There is little market appetite for a sort of “bundling search media literacy”. And yet we should be able to go beyond the appearances of search engines results that, no matter how manipulated and preposterous, we collectively tend to find compelling, surprising and after all very pertinent. In this respect, I believe that some ingenious recents directions in search engines developments could and should be reviewed and improved and made less cognitively, socially and economically risky than they are at the moment (4).

Confronted with the results of an updated (and quicker) version of my Otzi exercise, my veteran market research colleague accepted that it would be complicated to demonstrate that some objective measurements are not the results of earlier subjective assessments made by the same groups or clusters of users, in that providing evidence of the influence or impact of a certain campaign. Oh well, I said, that is how PageRank actually works: Google Rankings include an objective measurement of popularity on the grounds of all those subjective assessments expressed through relationships (links), that is why we need to ask ourselves what credibility of information really means.

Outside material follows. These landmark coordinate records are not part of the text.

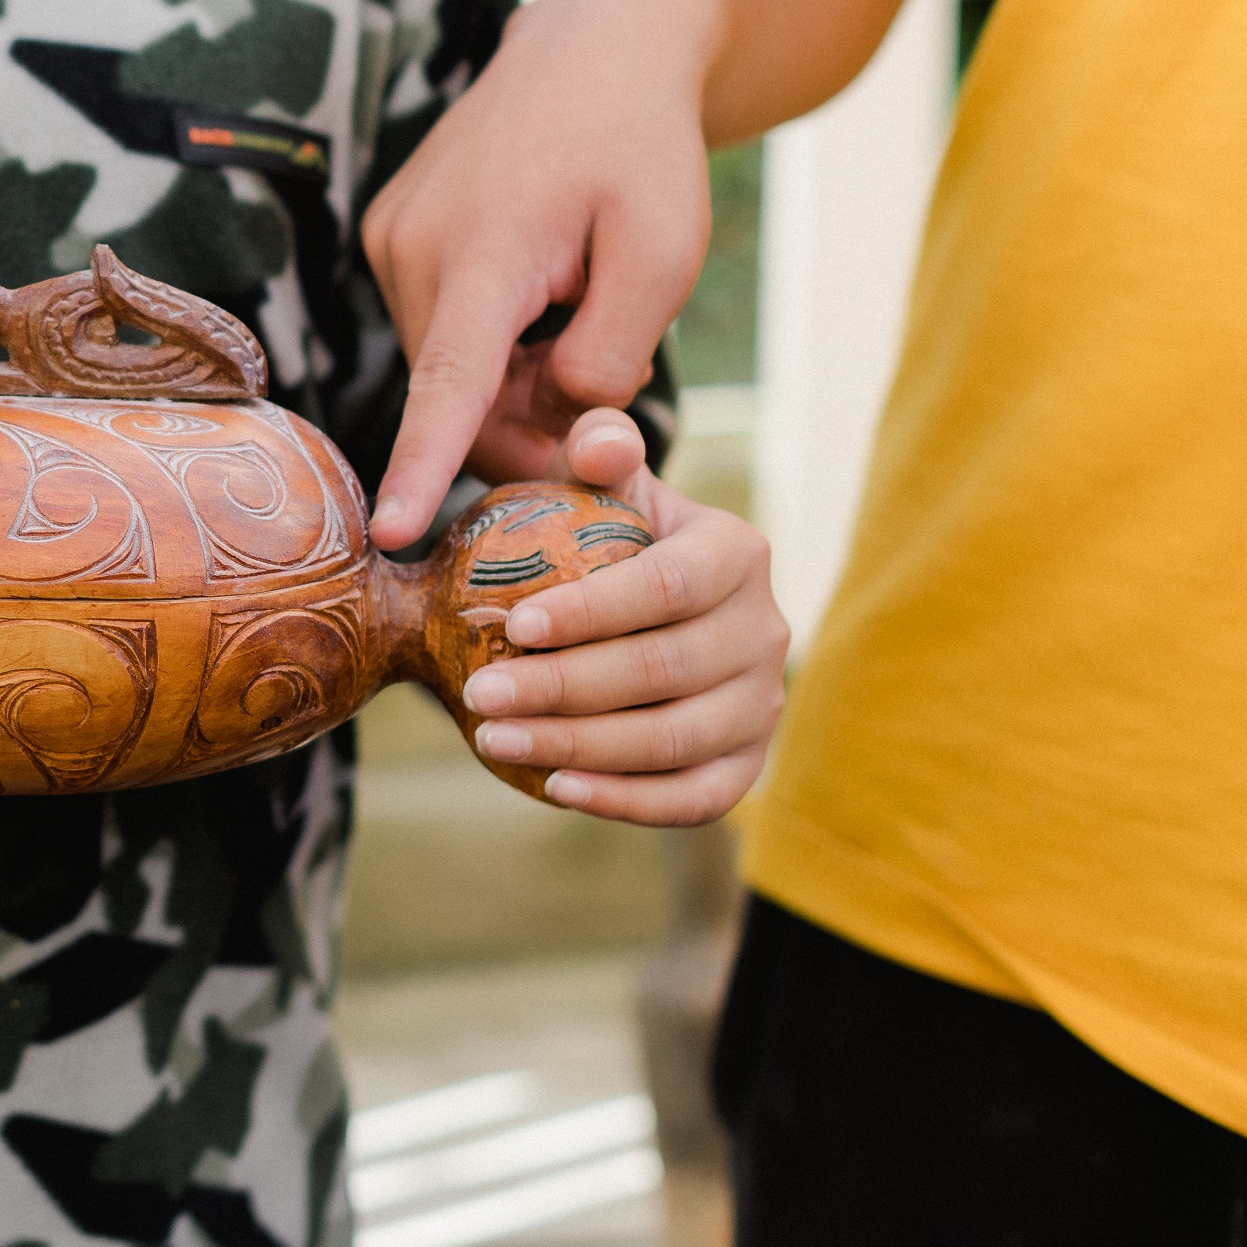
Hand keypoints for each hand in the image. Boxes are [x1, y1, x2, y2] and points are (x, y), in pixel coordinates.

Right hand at [358, 0, 716, 545]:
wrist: (593, 47)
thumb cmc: (640, 147)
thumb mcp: (663, 253)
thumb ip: (611, 352)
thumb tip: (557, 419)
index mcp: (483, 247)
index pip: (448, 383)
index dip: (423, 465)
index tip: (390, 532)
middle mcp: (412, 246)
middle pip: (460, 395)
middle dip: (531, 420)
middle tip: (612, 387)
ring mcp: (391, 238)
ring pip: (449, 368)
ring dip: (513, 377)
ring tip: (579, 309)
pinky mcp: (390, 235)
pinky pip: (440, 331)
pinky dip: (492, 342)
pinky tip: (542, 290)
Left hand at [461, 409, 785, 824]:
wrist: (649, 602)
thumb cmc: (610, 536)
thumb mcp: (605, 485)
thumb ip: (598, 450)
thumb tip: (598, 445)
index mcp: (736, 554)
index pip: (666, 587)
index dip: (592, 611)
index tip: (515, 625)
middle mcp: (765, 630)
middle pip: (663, 671)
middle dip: (564, 688)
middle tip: (481, 695)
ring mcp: (762, 703)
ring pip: (673, 740)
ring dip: (579, 746)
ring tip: (494, 738)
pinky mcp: (748, 764)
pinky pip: (694, 797)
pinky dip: (627, 800)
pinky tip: (556, 786)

In sum, I am afraid that my friend Otzi, “the Mummy who came from Ice”, still may know more and judge better than we do! after all somebody found him, though he probably would not endorse Norman’s fascination for procrastination!

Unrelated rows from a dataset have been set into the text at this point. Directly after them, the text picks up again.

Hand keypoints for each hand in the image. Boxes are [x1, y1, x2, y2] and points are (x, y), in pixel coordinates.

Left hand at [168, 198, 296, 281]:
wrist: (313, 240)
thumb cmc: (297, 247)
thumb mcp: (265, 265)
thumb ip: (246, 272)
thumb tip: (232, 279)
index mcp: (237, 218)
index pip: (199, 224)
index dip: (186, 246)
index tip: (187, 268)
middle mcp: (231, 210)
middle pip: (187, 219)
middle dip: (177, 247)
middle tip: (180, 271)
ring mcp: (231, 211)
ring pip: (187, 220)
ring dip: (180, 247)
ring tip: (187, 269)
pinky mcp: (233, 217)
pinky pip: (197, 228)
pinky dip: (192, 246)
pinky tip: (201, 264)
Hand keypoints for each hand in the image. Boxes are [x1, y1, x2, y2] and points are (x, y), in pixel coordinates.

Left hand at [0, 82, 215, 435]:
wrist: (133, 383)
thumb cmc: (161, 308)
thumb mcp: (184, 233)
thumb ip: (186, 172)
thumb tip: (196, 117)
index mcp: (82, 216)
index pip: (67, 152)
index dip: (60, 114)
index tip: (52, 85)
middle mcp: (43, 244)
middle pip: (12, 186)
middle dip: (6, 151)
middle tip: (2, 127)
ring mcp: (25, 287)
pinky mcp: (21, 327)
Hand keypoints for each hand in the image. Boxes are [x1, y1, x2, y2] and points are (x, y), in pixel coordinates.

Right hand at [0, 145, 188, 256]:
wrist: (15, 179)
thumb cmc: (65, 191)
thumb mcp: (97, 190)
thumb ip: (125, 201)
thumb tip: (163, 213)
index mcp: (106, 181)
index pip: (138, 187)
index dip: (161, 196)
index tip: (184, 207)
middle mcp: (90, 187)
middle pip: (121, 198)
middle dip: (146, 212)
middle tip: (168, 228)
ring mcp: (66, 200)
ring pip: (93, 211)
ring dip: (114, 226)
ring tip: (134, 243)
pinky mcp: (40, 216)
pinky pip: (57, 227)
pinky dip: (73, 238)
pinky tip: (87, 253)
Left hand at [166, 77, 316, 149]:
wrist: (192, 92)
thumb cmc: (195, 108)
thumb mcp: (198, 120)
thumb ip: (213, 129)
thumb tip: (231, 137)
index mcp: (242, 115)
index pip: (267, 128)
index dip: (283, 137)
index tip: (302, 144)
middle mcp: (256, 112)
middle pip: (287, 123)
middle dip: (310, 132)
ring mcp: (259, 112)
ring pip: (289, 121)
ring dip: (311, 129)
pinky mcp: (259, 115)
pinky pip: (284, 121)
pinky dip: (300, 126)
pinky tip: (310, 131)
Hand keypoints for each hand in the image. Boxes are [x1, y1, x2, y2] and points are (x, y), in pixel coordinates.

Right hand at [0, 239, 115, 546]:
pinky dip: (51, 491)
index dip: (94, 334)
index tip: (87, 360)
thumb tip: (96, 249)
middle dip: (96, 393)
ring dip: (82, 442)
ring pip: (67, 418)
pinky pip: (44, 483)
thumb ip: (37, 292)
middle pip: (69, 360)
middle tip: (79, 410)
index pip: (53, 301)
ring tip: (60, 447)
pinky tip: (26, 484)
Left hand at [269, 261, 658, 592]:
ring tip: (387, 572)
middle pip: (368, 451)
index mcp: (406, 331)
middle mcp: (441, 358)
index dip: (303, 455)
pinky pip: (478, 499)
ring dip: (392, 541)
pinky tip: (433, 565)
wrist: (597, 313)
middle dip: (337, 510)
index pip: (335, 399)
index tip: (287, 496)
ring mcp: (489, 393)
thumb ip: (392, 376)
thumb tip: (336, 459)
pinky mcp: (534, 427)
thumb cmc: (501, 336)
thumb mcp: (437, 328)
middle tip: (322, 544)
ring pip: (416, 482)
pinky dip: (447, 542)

As usually, I look forward to hearing (or preferably reading) from the robots, with optimism.

Notes

(1) Park, T.K (1994), Toward a theory of user-based relevance: a call for a new paradigm of inquiry, in JASIST, 45(3), p. 135-141. But see also academic literature produced in the following twenty years on the subject of user-based relevance and credibility, for instance: Xu, Y., Chen, Z. (2006), Relevance Judgment: What Do Information Users Consider Beyond Topicality? in JASIST, 57(7):961–973; Hjørland, B. (2010), The Foundation of the Concept of Relevance, in JASIST, 61(2):217–237, 2010; Johnson, T. J. & Kaye, B. K. (2013). The dark side of the boon? Credibility, selective exposure and the proliferation of online sources of political information, in “Computers in Human Behavior", 29(4), 1862-1871. Kwon, N. (2017), How work positions affect the research activity and information behaviour of laboratory scientists in the research lifecycle: applying activity theory, in IR Information Research, 22(1)

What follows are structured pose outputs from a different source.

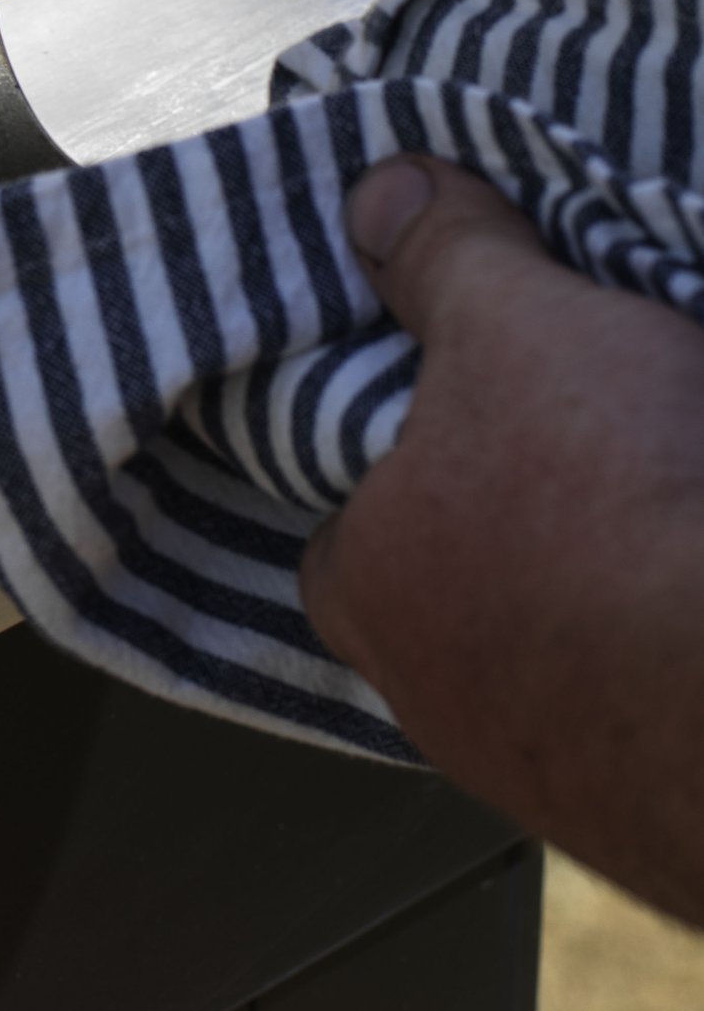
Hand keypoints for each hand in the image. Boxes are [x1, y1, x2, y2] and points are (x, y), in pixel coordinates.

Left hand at [301, 155, 703, 924]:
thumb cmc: (621, 499)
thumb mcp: (522, 325)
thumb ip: (446, 258)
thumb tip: (382, 195)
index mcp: (368, 587)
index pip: (343, 522)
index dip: (398, 460)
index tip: (465, 416)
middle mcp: (439, 702)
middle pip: (456, 591)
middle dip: (516, 533)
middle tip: (590, 463)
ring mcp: (555, 776)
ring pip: (558, 659)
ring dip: (607, 596)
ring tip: (666, 508)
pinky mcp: (660, 815)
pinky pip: (640, 711)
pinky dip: (667, 642)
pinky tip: (692, 578)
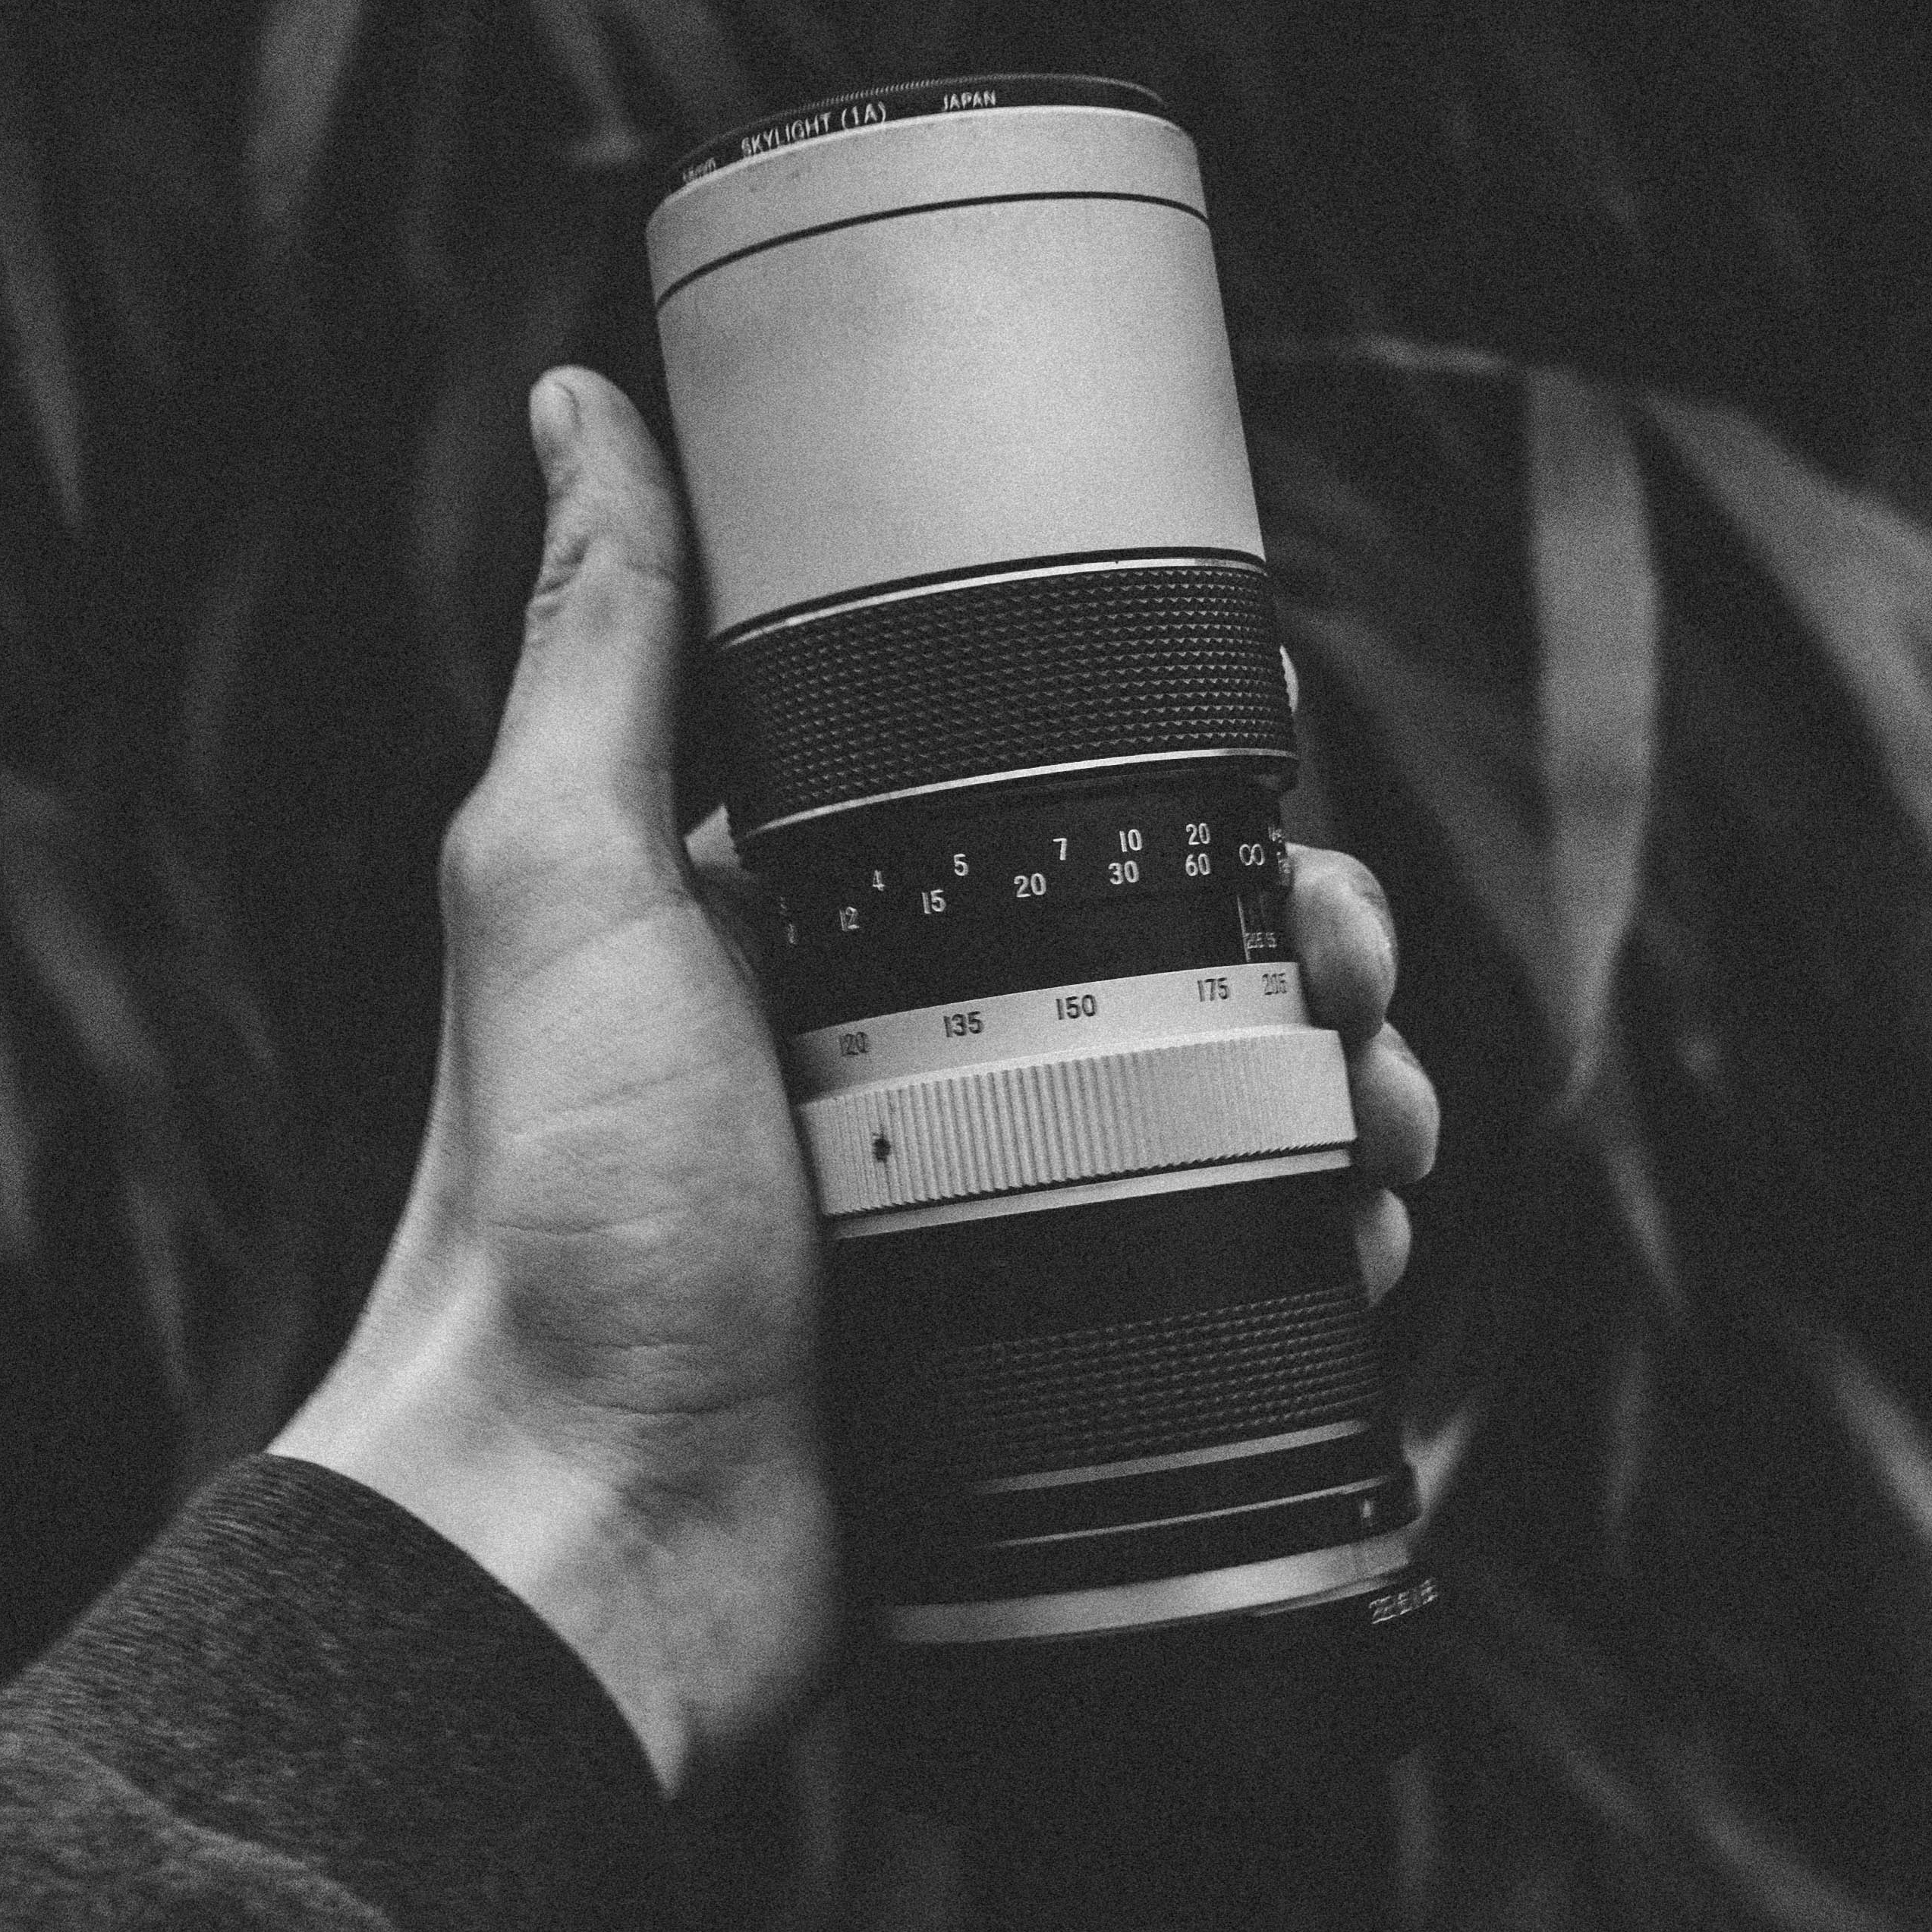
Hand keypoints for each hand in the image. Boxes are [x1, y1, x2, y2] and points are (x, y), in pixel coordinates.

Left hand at [274, 368, 1437, 1794]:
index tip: (1268, 746)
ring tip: (1385, 1095)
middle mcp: (903, 1045)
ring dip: (1341, 1073)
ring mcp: (982, 1200)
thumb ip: (601, 644)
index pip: (1035, 794)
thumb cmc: (546, 1205)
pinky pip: (1222, 1260)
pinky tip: (1371, 1219)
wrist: (577, 1534)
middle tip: (1343, 946)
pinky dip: (1320, 1228)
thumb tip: (581, 397)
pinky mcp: (1040, 1338)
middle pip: (1164, 940)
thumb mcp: (563, 881)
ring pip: (1224, 1096)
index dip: (1171, 761)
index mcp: (810, 922)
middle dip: (1293, 922)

(2) Longo, B. (1997) I professionisti dell'informazione nel ciclone Internet. Intervento al 20 International On Line Information Meeting - Sessione italiana, Londra, 1996 e al Seminario AIDA di replica "20 anni di informazione online: bilanci e prospettive per il documentalista. Considerazioni a margine del 20 IOLIM", Roma, 16 aprile 1997. Pubblicata anche in "AIDA informazioni", 15(1997), n.3, p. 9-14.

(3) Norman, D. (2014) Why Procrastination is Good. After dinner talk at the 20th Anniversary Celebrarion of the Human Computer Interaction Institute, CMU, Pittsburh, PA.

(4) Bordino, I. et al. (2016), Beyond entities: promoting explorative search with bundles, in Inf Retrieval J (2016) 19:447–486.